It’s fair to say that access to colour is something that we take for granted in our day-to-day lives. Figuratively speaking, it’s on tap. An artist or a designer’s palette is as wide ranging as they wish it to be; covet any shade on the spectrum and chances are you can get your hands on it. Pre about 1900 though, this certainly wasn’t the case. Creating pigments was more of a science, an alchemy perhaps, with each hue varying in quality, value and stability.

A couple of weeks ago I had the pleasure of visiting The National Gallery’s Making Colour. An exhibition about the history of hues, it’s the first of its kind and testimony to the fact that we may have previously undervalued its intriguing past. Of course for artists and art historians colour has always been of significance, but it’s tended played a supporting role along with form and subject. What’s so great about ‘Making Colour’ is that it shifts the weight of this relationship, giving you the chance to look at old works from a new perspective – the exhibition is littered with masterpieces from the likes of Degas, Cezanne, Turner and Arthur Hughes.

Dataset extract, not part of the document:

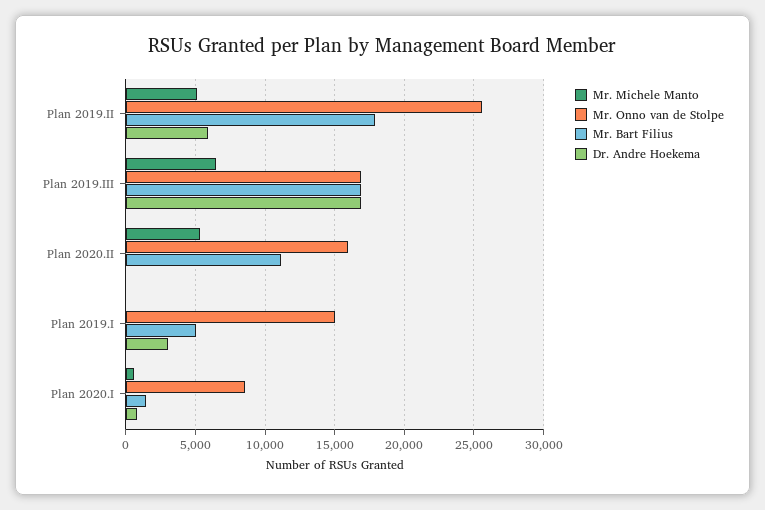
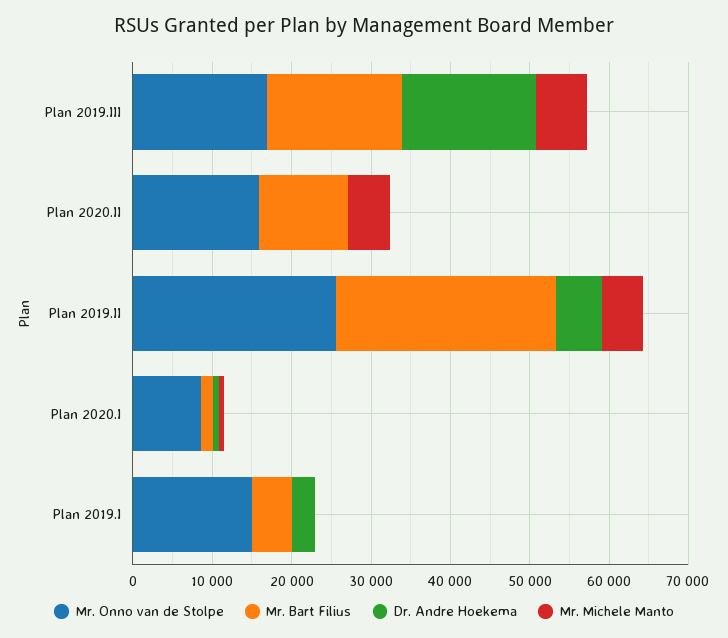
Mr. Bart Filius, Plan 2019.II: 18000 -> 28000

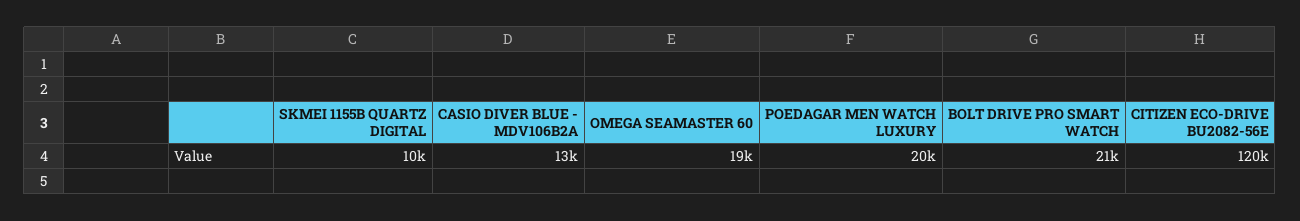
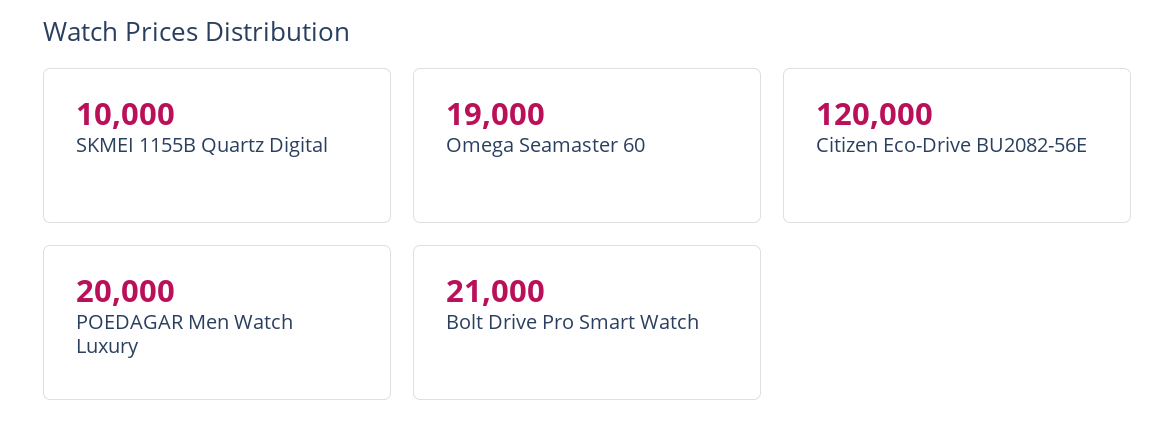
CASIO DIVER BLUE - MDV106B2A: 13000 -> none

From china blue and emerald green, to yellow ochre, orange, vermillion and purple, each room in the National Gallery takes you through the history of each colour, their source and the many ways and means used to transfer them onto a canvas. From semi-precious lapis lazuli mined in the hills of Afghanistan to toxic orange shades made from a crude form of arsenic, there’s no shortage of dazzling facts and intriguing histories.